> Records for the exercise:
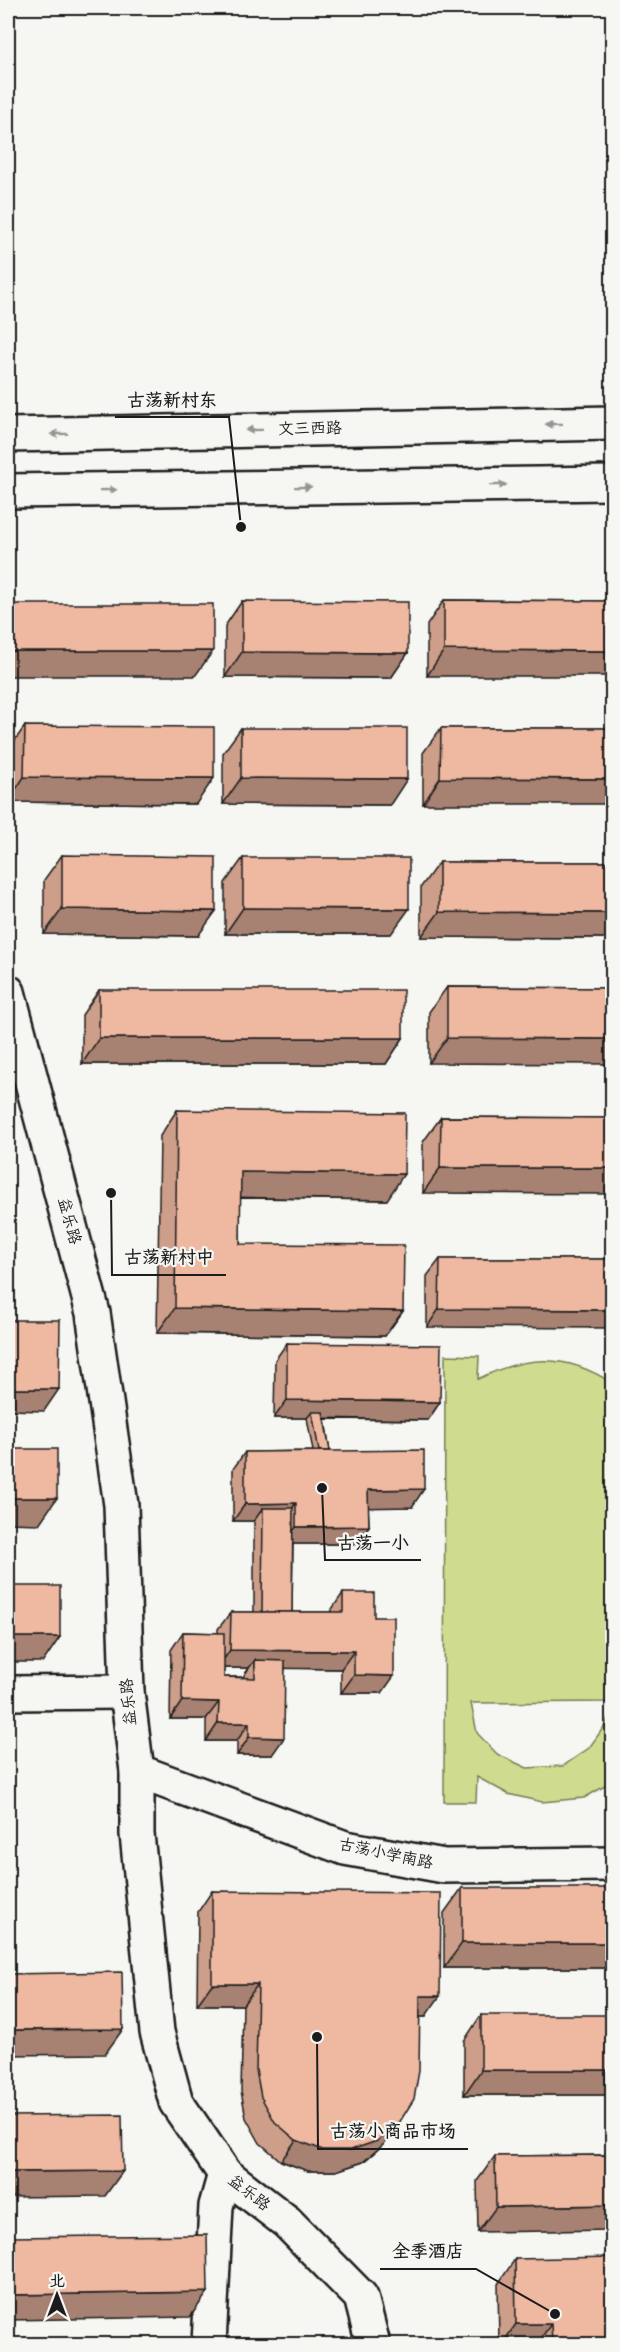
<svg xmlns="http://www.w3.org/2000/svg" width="620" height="2352" viewBox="0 0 620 2352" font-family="'Balsamiq Sans','LXGW WenKai TC',sans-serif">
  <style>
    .green { fill: #cfdb8e; stroke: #767c55; stroke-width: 1.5 }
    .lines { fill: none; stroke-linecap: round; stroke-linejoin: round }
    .minor-casing { stroke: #1c1c1c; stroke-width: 38 }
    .major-casing { stroke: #1c1c1c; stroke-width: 38 }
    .minor { stroke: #f6f6f2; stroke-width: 33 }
    .major { stroke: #f6f6f2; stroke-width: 33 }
    .wall { fill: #cd9e8a; stroke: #1c1c1c; stroke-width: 1.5; fill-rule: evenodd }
    .shaded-wall { fill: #a78171; stroke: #1c1c1c; stroke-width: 1.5 }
    .building { fill: #eeb8a1; stroke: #1c1c1c; stroke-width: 1.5 }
    .oneway { fill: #949492 }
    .labels { text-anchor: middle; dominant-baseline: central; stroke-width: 4.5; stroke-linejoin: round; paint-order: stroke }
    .street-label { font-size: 16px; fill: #1c1c1c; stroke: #f6f6f2 }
    .leader { fill: none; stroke: #1c1c1c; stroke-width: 2 }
    .callout-dot { fill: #1c1c1c; stroke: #f6f6f2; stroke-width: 2 }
    .callout-label { font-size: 18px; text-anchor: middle; font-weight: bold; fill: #1c1c1c; stroke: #f6f6f2; stroke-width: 4.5; stroke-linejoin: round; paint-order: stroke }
  </style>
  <rect width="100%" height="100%" fill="#f6f6f2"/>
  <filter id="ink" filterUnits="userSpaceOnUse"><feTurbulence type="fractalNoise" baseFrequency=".0167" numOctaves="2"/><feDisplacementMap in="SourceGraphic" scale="12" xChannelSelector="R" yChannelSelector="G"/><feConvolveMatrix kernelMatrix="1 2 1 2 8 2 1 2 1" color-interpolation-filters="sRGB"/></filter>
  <g filter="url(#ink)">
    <!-- green -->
    <path class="green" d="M445 1355 479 1356 478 1379C526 1355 566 1353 612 1383V1702L471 1703 477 1733 497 1754 527 1768 563 1766 589 1748 606 1724 612 1705V1782L584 1798 542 1802 508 1794 477 1777 476 1802H444Z"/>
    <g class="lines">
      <defs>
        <g id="minor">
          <path d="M8 992 93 1313 121 1505 127 1692 137 1771V1834L157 2032 176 2102 225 2174 287 2222 361 2297 373 2344"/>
          <path d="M8 1693 127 1692"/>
          <path d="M137 1771 345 1848 444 1866 612 1864"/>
          <path d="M209 2344 216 2206 225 2174"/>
        </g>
        <g id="major">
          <path d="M8 435 612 423"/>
          <path d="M8 491 612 483"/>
        </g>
      </defs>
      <!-- minor casing -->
      <use href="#minor" class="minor-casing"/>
      <!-- major casing -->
      <use href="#major" class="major-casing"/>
      <!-- minor -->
      <use href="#minor" class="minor"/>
      <!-- major -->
      <use href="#major" class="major"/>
    </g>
    <!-- wall -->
    <g class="wall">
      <path d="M444 600 612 601 427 676V625Z"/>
      <path d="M242 601 408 653 391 678 225 677V626Z"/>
      <path d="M25 726 196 804 8 802V750Z"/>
      <path d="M241 728 390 805 223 804V753Z"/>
      <path d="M441 728H612L423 804V753Z"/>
      <path d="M62 855 198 936 44 934V880Z"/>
      <path d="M243 858 391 934H225V883Z"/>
      <path d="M439 862H612V938L421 937V887Z"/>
      <path d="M447 987 612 988 429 1063V1012Z"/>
      <path d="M99 990 403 1038 386 1064H82V1015Z"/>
      <path d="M177 1110 387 1200 240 1198V1244L403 1311 385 1336 157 1333 160 1136Z"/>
      <path d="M441 1117 612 1118 423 1193V1142Z"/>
      <path d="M440 1259H612L427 1327V1276Z"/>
      <path d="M287 1343 440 1402 428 1420 325 1419 330 1451 412 1507H368L369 1526 356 1544H293L292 1612H330L343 1593 374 1617 382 1693H341V1669L285 1668 272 1755H237V1741H206V1719H170L171 1650 183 1632 218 1633V1629L231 1612H254V1521H233V1469L245 1452 313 1451 307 1418H274L275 1360ZM224 1668H249L243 1677H224Z"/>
      <path d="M462 1888 612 1968H444V1913Z"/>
      <path d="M212 1891 425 2017H420L384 2144 363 2162 336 2171H308L281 2161 260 2143 246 2118 241 2091 243 2005H197L198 1912Z"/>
      <path d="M481 2015 612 2095H464V2041Z"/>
      <path d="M612 2155 478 2232 477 2181 495 2156Z"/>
      <path d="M515 2259 612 2344H499L498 2284Z"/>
    </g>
    <!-- shaded-wall -->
    <g class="shaded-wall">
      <path d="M444 650 612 651V676H427Z"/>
      <path d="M8 651H213L195 676H8Z"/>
      <path d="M242 652 408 653 391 678 225 677Z"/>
      <path d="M24 777 214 778 196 804 8 802V801Z"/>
      <path d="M241 778 407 779 390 805 223 804Z"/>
      <path d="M440 778 612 779V804H423Z"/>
      <path d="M243 908 409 909 391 934H225Z"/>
      <path d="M62 909 216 911 198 936 44 934Z"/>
      <path d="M439 912 612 913V938L421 937Z"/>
      <path d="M99 1038H403L386 1064H82Z"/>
      <path d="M447 1038 612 1039V1064L429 1063Z"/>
      <path d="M440 1168H612V1194L423 1193Z"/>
      <path d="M241 1172 404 1174 387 1200 223 1197Z"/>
      <path d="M175 1308 403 1311 385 1336 157 1333Z"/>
      <path d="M439 1309 612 1310V1328L427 1327Z"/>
      <path d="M8 1389H59L44 1411 8 1410Z"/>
      <path d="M287 1400 440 1402 428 1420 313 1418 312 1412 307 1418H274Z"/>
      <path d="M424 1489 412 1507 356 1508 368 1490Z"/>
      <path d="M8 1498H57L39 1524 8 1523Z"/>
      <path d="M296 1503 284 1520 263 1508 254 1521H233L245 1504Z"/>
      <path d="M369 1526 356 1544H284L296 1527Z"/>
      <path d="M8 1637H60L43 1662H8Z"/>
      <path d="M230 1650 354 1651 341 1669 255 1668V1660L249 1668H218Z"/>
      <path d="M354 1675 394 1676 382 1693H341Z"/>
      <path d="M182 1701 219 1702 206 1719H170Z"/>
      <path d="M218 1723H249L237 1741H206Z"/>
      <path d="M249 1737 284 1738 272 1755H237Z"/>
      <path d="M462 1943H612V1968H444Z"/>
      <path d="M212 1984H258L243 2005H197Z"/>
      <path d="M420 1996H440L425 2017H405Z"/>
      <path d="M123 2029 105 2054 8 2055V2030Z"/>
      <path d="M481 2070H612V2095H464Z"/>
      <path d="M399 2123 384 2144 363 2162 336 2171H308L281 2161 296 2140Z"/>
      <path d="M123 2171 105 2196 8 2197V2172Z"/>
      <path d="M612 2205V2230L478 2232 496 2207Z"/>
      <path d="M208 2292 190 2317 8 2320V2295Z"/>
      <path d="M516 2324H551L537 2344H502Z"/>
    </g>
    <!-- building -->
    <g class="building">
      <path d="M444 600 612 601V651L444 650Z"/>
      <path d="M242 601 408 602V653L242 652Z"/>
      <rect x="8" y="604" width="205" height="47"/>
      <path d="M25 726 214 727V778L24 777Z"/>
      <path d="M241 728H407V779L241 778Z"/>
      <path d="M441 728H612V779L440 778Z"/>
      <path d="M62 855 216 857V911L62 909Z"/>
      <path d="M243 858H409V909L243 908Z"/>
      <path d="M439 862H612V913L439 912Z"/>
      <path d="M447 987 612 988V1039L447 1038Z"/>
      <rect x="99" y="990" width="304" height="48"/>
      <path d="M8 1069H12L11 1116H8Z"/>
      <path d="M177 1110 405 1113 404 1174 241 1172 240 1244 404 1245 403 1311 175 1308Z"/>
      <path d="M441 1117 612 1118V1168H440Z"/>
      <path d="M440 1259H612V1310L439 1309Z"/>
      <path d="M8 1320H60L59 1389H8Z"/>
      <path d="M287 1343 441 1345 440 1402 287 1400Z"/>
      <path d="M312 1412H323L330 1451H319Z"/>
      <rect x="8" y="1449" width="49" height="49"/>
      <path d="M424 1450V1489L368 1490 369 1526 296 1527V1503L245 1504V1452Z"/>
      <path d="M263 1508H293L292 1612H262Z"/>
      <rect x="8" y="1586" width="52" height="51"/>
      <path d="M343 1593H374V1617H394V1676L354 1675V1651L230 1650 231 1612H343Z"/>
      <path d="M183 1632 224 1633V1677L255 1678V1660L285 1661 284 1738 249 1737V1723H218L219 1702 182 1701Z"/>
      <rect x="462" y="1888" width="150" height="55"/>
      <path d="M212 1891 441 1893 440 1996H420L419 2071 414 2099 399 2123 377 2141 351 2150H323L296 2140 275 2122 261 2097 256 2070 258 1984H212Z"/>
      <path d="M122 1972 123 2029 8 2030V1974Z"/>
      <rect x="481" y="2015" width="131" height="55"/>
      <path d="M122 2115 123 2171 8 2172V2116Z"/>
      <path d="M612 2155V2205L496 2207 495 2156Z"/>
      <path d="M207 2235 208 2292 8 2295V2237Z"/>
      <path d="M612 2257V2344H552L551 2324H516L515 2259Z"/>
    </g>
    <!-- one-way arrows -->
    <defs><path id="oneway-solid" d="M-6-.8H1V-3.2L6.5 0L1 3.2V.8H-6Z" transform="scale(1.5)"/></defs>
    <g class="oneway">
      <use href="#oneway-solid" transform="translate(554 424) rotate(179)"/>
      <use href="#oneway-solid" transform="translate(254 430) rotate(179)"/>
      <use href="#oneway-solid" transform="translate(59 434) rotate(179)"/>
      <use href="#oneway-solid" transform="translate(498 485) rotate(-1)"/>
      <use href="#oneway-solid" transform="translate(303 487) rotate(-1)"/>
      <use href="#oneway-solid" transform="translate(108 490) rotate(-1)"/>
    </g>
  </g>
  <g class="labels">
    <!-- street labels -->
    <g class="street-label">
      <text transform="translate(310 429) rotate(-1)">文三西路</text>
      <text transform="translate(69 1221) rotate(75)">益乐路</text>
      <text transform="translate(129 1702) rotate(-95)">益乐路</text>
      <text transform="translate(386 1854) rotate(12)">古荡小学南路</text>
      <text transform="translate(249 2193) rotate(38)">益乐路</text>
    </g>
  </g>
  <!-- callouts -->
  <path class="leader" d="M241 527L229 417H115M111 1193L112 1275H226M322 1488L325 1560H421M317 2037L318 2149H468M555 2314L476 2269H380"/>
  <g class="callout-dot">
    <circle cx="241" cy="527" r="6"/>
    <circle cx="111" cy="1193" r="6"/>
    <circle cx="322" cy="1488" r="6"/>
    <circle cx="317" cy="2037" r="6"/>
    <circle cx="555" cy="2314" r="6"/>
  </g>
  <g class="callout-label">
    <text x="172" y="406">古荡新村东</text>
    <text x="169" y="1263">古荡新村中</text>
    <text x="373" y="1549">古荡一小</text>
    <text x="393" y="2137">古荡小商品市场</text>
    <text x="428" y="2257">全季酒店</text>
  </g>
  <!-- margin -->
  <rect width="620" height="2352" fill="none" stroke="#f6f6f2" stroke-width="30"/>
  <rect x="15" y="15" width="590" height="2322" fill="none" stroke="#1c1c1c" stroke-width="2" filter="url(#ink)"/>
  <!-- north arrow -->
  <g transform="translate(57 2295)" stroke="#f6f6f2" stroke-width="4.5" paint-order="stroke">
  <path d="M0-4.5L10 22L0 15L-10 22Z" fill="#1c1c1c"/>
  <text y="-9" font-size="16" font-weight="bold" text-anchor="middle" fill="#1c1c1c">北</text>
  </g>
</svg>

> Work to complete:
Copy every line where the word "labels" is present in the entries above.

> Answer for the task:
    .labels { text-anchor: middle; dominant-baseline: central; stroke-width: 4.5; stroke-linejoin: round; paint-order: stroke }
  <g class="labels">
    <!-- street labels -->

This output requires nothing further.